Delaware to Consider Public Policy of Assisting Shell Company Mergers
In re Forum Mobile, Inc. considers petitioner Synergy Management Group LLC’s request for the appointment of its President to be custodian of Forum Mobile, Inc. under Section 226(a)(3) of the Delaware General Corporation Law, or DGCL. The respondent in the action technically is Forum, but according to the Court, Forum is a defunct entity whose only value lies in the fact that its shares continue to have a CUSIP number that allows them to trade over the counter. Synergy seeks to revive Forum to use as a blank check company. Through a reverse merger with Forum, a new business could access the public markets.
The court notes that in addition to not complying with the federal securities laws, Forum has failed to comply with Delaware law. It does not maintain a registered agent within the State of Delaware, has not filed annual reports with the Delaware Secretary of State, and has not held an annual meeting of stockholders. The Delaware Secretary of State’s website lists Forum’s status as void for failing to pay its franchise taxes. Forum appears to have abandoned its business
Affidavits filed with the Court indicate Synergy has attempted to locate Forum’s officers and directors to demand that they cause Forum to comply with its legal obligations. Synergy has received no response.
Despite Forum’s status as a defunct entity, the fact that its shares have a CUSIP number and trade over the counter gives the company value. Recognizing this fact, Synergy acquired 494,530 shares of its stock
Through the instant litigation in the Court of Chancery, Synergy seeks to have its president appointed as a custodian. The order appointing the custodian would provide the custodian the power to call a meeting of stockholders, and authorize the meeting to proceed under a special quorum requirement so that the stockholders who attend the meeting can elect a new board of directors. Synergy’s CEO then will revive Forum for use as a blank check entity. In particular the court indicated he intends to “identify private companies that may be interested in a reverse merger” with Forum.

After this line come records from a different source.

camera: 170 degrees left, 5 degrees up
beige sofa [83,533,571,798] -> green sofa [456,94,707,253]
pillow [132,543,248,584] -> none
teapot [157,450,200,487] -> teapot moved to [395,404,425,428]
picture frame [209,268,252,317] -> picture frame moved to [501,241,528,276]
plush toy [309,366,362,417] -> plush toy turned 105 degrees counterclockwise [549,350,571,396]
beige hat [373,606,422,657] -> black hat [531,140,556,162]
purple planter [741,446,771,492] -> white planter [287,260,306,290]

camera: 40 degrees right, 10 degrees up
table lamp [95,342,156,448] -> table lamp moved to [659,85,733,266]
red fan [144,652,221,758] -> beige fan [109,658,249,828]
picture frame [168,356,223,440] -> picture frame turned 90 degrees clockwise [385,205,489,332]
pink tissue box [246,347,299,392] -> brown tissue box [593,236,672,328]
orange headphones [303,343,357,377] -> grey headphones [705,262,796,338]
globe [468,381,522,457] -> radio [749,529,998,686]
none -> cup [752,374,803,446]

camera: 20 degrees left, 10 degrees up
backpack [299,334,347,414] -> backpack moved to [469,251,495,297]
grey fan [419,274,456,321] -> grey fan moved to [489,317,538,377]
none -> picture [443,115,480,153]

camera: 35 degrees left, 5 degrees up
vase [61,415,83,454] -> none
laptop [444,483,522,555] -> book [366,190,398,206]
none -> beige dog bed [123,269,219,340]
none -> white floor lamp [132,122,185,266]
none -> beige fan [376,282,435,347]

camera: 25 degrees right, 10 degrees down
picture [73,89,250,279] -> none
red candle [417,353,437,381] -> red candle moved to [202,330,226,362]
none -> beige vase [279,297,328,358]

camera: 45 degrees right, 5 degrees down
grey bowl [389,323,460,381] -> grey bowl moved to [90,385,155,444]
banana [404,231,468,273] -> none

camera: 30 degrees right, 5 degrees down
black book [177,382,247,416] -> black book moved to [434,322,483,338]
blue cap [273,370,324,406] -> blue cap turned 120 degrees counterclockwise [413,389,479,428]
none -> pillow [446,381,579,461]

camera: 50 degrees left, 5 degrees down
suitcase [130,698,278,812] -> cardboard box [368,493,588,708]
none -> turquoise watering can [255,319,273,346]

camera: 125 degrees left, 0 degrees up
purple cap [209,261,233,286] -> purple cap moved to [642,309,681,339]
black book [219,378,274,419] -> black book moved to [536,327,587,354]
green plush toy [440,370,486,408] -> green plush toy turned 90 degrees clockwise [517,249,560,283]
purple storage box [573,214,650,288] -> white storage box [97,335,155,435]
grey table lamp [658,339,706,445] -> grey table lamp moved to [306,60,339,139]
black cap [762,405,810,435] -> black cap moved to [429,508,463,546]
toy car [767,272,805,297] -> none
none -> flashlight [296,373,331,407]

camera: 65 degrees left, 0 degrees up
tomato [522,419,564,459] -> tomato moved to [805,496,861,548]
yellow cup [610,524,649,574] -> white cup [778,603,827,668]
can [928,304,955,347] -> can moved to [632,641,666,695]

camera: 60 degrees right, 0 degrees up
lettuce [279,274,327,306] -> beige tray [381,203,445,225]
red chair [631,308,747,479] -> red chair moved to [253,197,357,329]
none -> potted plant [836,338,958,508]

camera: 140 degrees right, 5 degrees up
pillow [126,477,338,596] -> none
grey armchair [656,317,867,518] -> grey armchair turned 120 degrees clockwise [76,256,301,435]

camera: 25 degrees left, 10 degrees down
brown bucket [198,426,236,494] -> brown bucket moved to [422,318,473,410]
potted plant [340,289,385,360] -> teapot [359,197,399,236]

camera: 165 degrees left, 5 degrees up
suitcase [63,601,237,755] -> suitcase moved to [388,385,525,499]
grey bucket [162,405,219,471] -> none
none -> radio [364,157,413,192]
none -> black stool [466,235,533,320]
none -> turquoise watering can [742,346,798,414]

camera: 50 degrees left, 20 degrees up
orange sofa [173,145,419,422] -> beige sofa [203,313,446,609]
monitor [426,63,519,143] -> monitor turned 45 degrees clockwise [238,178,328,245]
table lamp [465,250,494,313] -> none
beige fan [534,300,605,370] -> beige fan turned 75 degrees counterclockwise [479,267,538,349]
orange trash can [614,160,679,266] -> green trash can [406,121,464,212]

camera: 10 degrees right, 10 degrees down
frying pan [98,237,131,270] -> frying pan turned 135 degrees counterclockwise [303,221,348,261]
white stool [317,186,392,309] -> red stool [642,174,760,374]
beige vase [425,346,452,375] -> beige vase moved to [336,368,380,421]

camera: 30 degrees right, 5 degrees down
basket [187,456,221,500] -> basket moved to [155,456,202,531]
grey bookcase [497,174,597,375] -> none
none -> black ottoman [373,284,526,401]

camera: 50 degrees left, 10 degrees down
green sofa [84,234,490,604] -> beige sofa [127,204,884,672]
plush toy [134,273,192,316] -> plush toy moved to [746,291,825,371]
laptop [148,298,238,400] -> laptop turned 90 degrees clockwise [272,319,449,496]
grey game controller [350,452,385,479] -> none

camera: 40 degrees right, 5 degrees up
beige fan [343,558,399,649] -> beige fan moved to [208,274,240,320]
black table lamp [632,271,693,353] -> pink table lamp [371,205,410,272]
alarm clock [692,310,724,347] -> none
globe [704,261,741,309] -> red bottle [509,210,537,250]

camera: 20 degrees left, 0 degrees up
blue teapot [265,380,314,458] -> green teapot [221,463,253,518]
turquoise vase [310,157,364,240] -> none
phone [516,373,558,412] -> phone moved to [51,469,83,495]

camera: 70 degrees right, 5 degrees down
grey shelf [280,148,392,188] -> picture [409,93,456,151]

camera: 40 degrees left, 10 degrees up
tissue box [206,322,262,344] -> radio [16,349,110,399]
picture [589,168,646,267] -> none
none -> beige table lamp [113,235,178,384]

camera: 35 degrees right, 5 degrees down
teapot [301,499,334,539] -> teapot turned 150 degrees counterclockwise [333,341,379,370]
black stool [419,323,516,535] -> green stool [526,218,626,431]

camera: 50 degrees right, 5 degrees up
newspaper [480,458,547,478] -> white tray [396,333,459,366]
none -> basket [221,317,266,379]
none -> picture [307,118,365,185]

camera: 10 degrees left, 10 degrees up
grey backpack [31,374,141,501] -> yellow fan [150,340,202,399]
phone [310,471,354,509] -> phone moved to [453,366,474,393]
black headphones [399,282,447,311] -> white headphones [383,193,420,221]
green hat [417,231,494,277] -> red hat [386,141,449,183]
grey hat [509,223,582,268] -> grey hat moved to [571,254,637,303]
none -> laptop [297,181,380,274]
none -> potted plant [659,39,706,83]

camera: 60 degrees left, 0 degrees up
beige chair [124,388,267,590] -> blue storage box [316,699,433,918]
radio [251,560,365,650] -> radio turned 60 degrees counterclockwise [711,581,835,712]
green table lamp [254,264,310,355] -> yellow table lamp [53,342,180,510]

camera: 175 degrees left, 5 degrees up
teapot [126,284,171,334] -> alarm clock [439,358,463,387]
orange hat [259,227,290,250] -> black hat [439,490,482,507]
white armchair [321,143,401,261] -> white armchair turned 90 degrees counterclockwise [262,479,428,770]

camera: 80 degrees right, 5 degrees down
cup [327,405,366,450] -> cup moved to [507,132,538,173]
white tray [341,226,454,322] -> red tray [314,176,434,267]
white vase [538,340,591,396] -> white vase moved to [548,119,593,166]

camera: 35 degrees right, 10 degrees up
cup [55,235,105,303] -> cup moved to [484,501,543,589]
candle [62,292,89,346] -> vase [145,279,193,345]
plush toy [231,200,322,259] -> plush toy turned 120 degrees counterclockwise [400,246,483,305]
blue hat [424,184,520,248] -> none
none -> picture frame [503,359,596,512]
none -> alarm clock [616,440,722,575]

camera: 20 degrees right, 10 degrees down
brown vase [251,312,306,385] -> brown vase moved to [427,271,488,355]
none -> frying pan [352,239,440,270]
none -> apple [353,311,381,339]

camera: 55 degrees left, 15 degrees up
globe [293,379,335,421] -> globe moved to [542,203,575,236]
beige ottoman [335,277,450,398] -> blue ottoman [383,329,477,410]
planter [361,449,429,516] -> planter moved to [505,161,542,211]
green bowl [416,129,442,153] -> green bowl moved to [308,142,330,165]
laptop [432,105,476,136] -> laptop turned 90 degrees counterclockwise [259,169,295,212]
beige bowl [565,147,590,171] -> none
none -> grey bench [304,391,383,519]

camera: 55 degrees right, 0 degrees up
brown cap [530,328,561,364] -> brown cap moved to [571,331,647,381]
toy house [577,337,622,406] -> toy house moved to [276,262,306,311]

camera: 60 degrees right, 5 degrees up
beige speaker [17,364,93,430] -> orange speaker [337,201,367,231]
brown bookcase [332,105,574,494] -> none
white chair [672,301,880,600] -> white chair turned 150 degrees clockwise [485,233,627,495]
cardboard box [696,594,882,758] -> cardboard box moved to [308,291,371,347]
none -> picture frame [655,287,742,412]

Synergy’s petition is one of six virtually identical petitions that Synergy has filed. Synergy’s counsel also represents Universal Management Association, which has filed four virtually identical petitions seeking to have its president appointed as a custodian for other defunct Delaware corporations.
The Court noted Synergy’s petition implicates important questions of public policy, including the State of Delaware’s interest in preventing the use of Delaware entities to circumvent the federal securities laws.
The Court noted Synergy’s request is the latest instance of a recurring phenomenon. The Court of Chancery periodically confronts efforts by capital-markets entrepreneurs to revive otherwise defunct entities to use as blank check companies.
In reviewing precedents, the Court noted the odd fact that directors of company like Forum should have In the usual course of business filed a certificate of dissolution terminating its corporate existence and a deregistration statement terminating its status as a reporting company. Had the directors taken these responsible actions it would be impossible to revive a defunct entity as a blank check company.
The Court rejected Synergy’s arguments that the SEC does not prohibit reverse mergers as controlling precedent for this matter.
The Court noted Delaware authorities addressing efforts to revive defunct entities for use as blank check companies reflect a consistent Delaware public policy against allowing capital-markets entrepreneurs to deploy Delaware law to bypass the federal securities laws that govern stock offerings. That policy is based on the Court of Chancery’s understanding of the federal securities laws and the SEC’s priorities.
The Court stated it would be helpful to have input from the SEC and the benefit of adversarial briefing on the petition. That was particularly true because Synergy and another firm have filed a raft of these petitions. Having input from the SEC also would provide a direct answer to the question of whether Delaware’s concern about creating a state-law bypass around the federal securities laws governing stock offerings has become stale, as Synergy argues.
The Court further stated it would benefit from the appointment of an amicus curiae who can consult with the SEC regarding the petition. Informed by a consultation with the SEC, the amicus curiae will provide an independent view regarding whether the petition should be granted.
Accordingly, the Court appointed a Delaware attorney as amicus curiae.